Re: ATAng interrupt storm and bogus interrupt stormproofing

From: Bruce Evans <bde_at_zeta.org.au> Date: Sat, 13 Sep 2003 17:29:57 +1000 (EST) · This archive was generated by hypermail 2.4.0 : Wed May 19 2021 - 11:37:22 UTC

On Tue, 9 Sep 2003, Bruce Evans wrote:

> ATAng generates an interrupt storm deterministically on 1 system here.
> This should lock up the system, but bugs in interrupt handler scheduling
> prevent the lockup except in my version of -current where the bugs are
> different.
> ...

* **Supplied material**:
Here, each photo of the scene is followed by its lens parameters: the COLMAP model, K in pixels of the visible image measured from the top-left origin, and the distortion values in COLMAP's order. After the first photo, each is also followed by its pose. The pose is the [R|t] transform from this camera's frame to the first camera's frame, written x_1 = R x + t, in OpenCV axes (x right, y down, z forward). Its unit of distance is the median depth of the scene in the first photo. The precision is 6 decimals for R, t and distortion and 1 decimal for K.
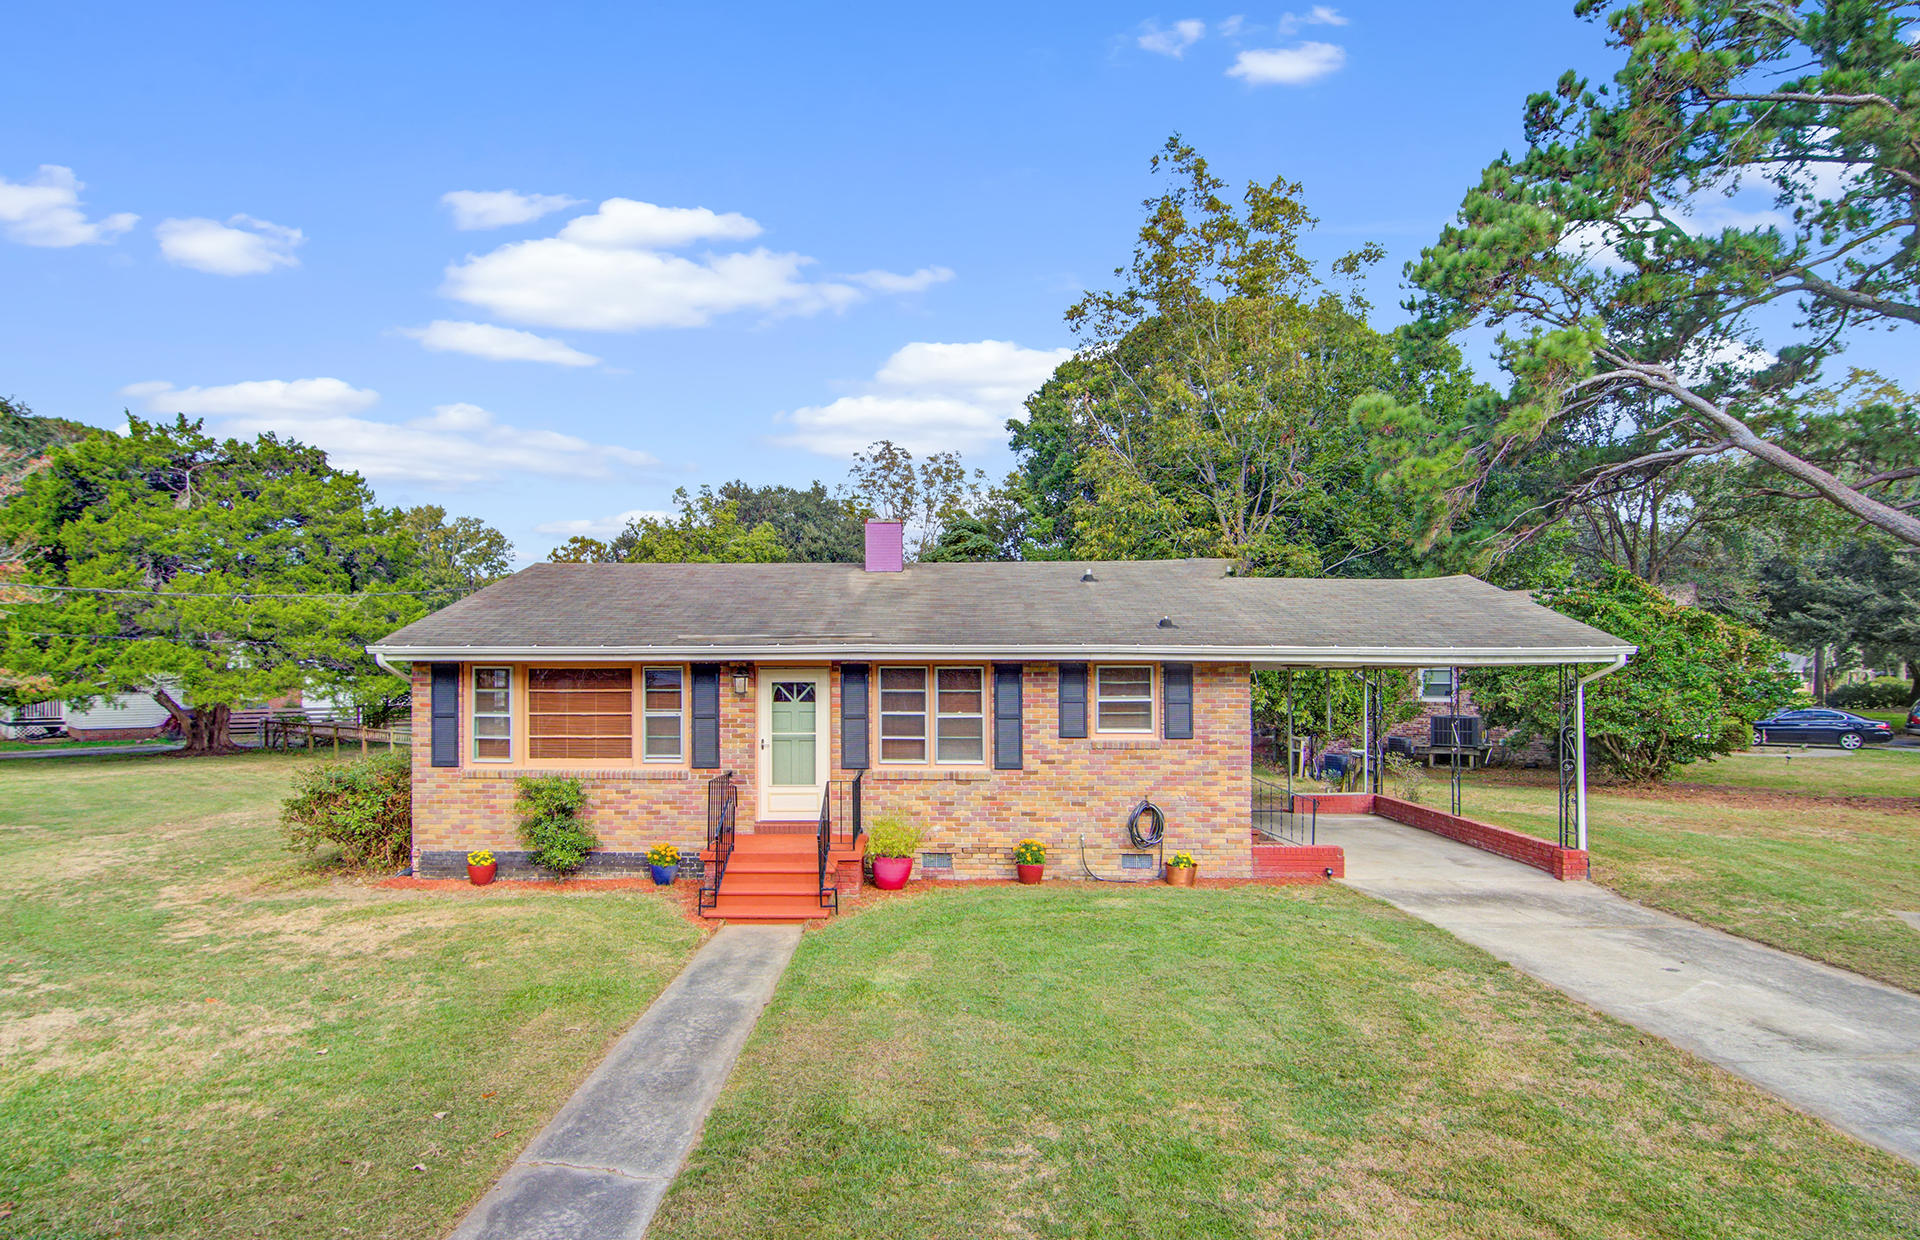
lens RADIAL K [[945.5, 0, 854.3], [0, 945.5, 699.0], [0, 0, 1]] dist [-0.022393, -0.000618]
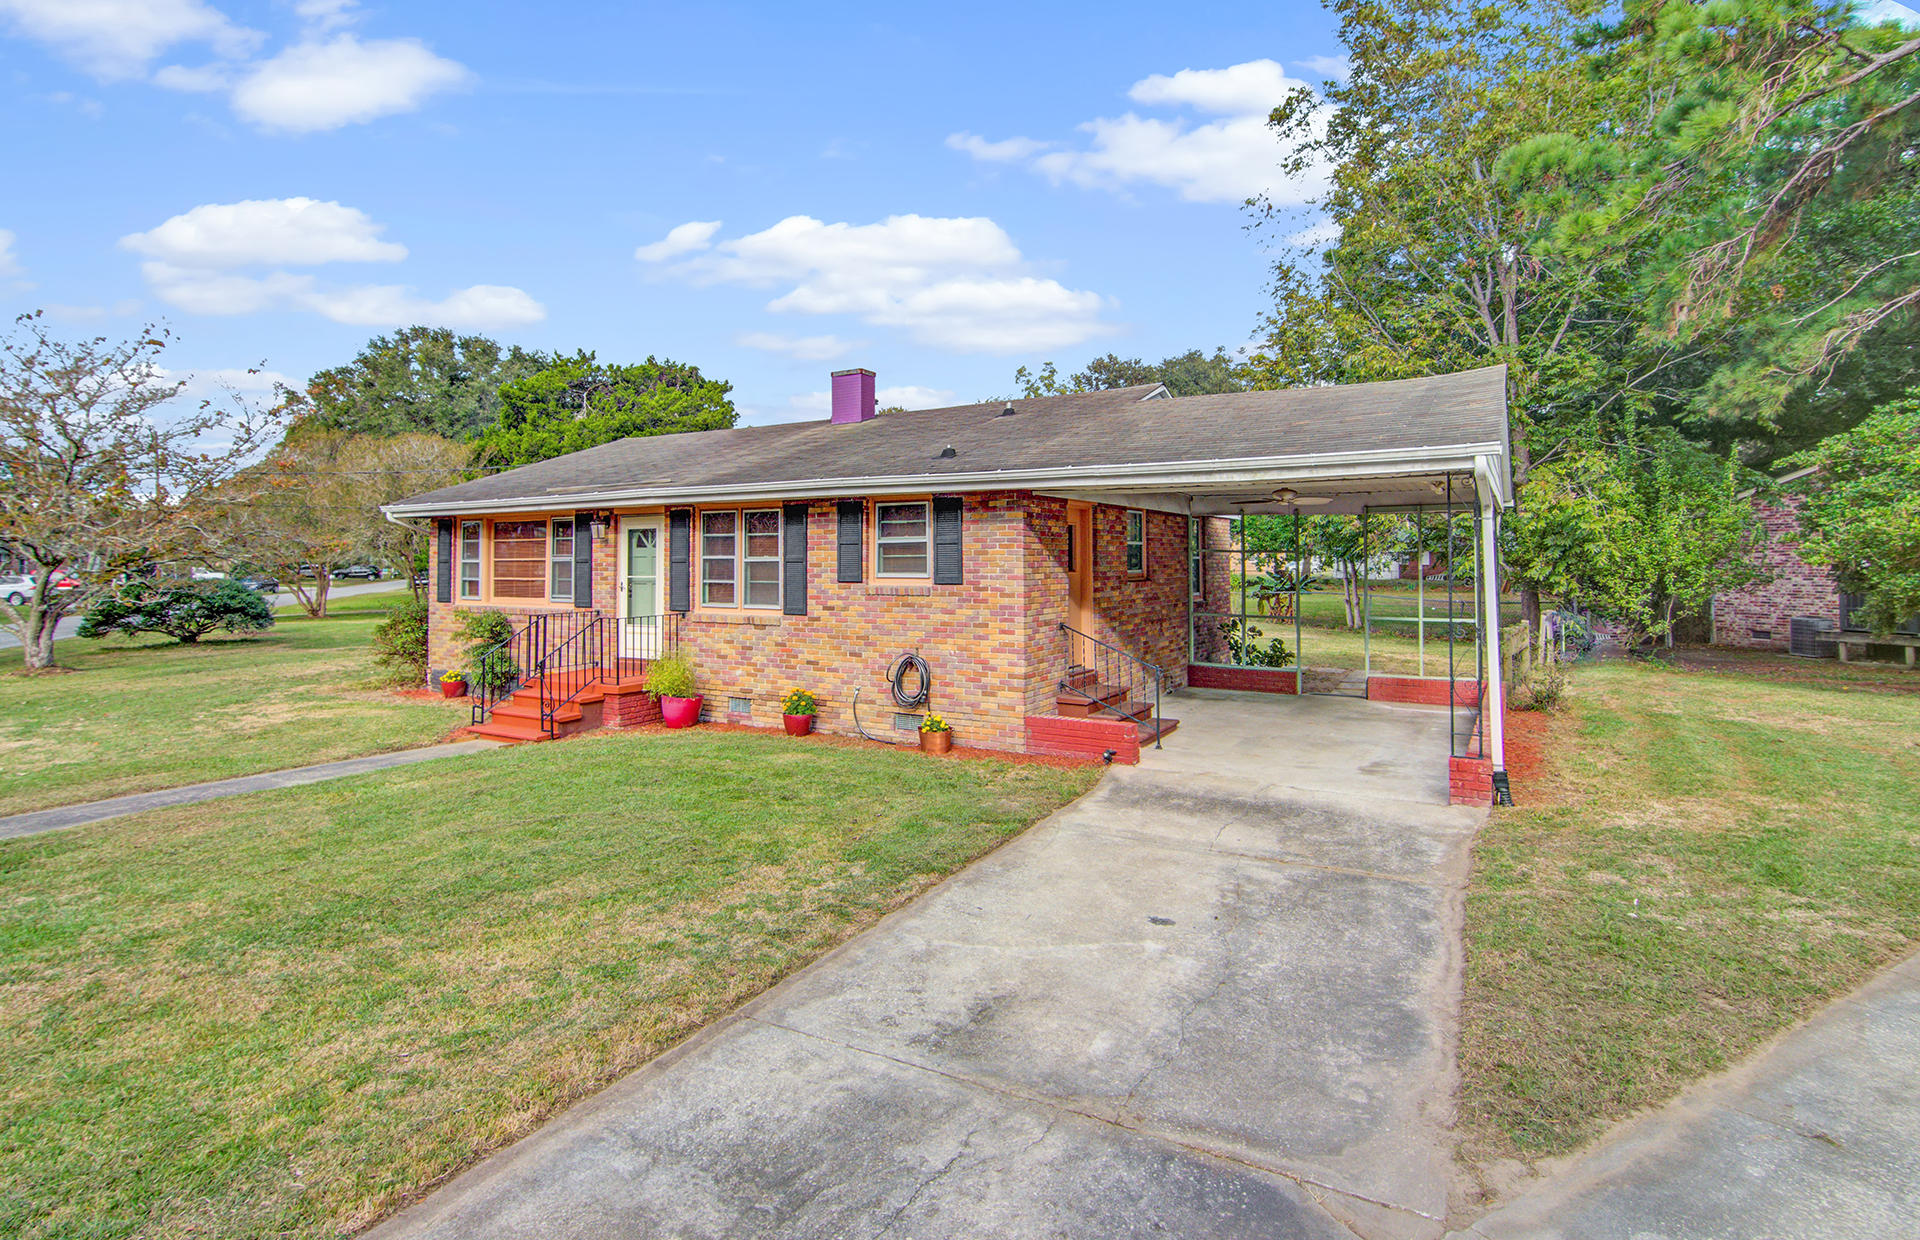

* **Questions**:
1. Rewrite the quoted paragraph beginning "ATAng generates an interrupt storm" from the ATAng interrupt storm post more briefly, keeping its main facts.
2. Proceed with the ATAng interrupt storm post from the point where it stops.
The material was taken from a different source than the ATAng interrupt storm post.

* **Responses by item number**:
1. ATAng reliably triggers an interrupt storm on one system. That should lock the system up, but bugs in interrupt handler scheduling prevent it, except in the author's own version of -current, where the bugs are different.

2.
> Bugs in interrupt handler scheduling:
> Ignoring level-sensitive interrupts should result in their thread being
> switched to endlessly (except for switches to higher priority threads
> and possibly for switches to equal priority threads).  But there is
> some bug in interrupt handler scheduling that results in low priority
> threads running while the high priority interrupt storm thread is
> runnable.  This allows the thread that issued the ATA_ATAPI_IDENTIFY
> command to run eventually, and it or another thread clears the storm
> as a side effect of issuing another command.
>
> I suspect that the scheduling bug is related to the old one of just
> setting the TDF_NEEDRESCHED flag when a switch can't be done
> immediately.  TDF_NEEDRESCHED has no effect on kernel threads since
> it is only examined on return to user mode.
> ...

The scheduling bug is indeed related to that.  Here is a quick fix.  See
the too-large comments in the last hunk of it for details.  The early
return for the interrupts case is older code.  It is more needed and
perhaps essential witht the main part of the patch.  The debugging code
should not report any problems now.  This depends on a recently committed
fix to stop ddb calling cpu_unpend() via DELAY().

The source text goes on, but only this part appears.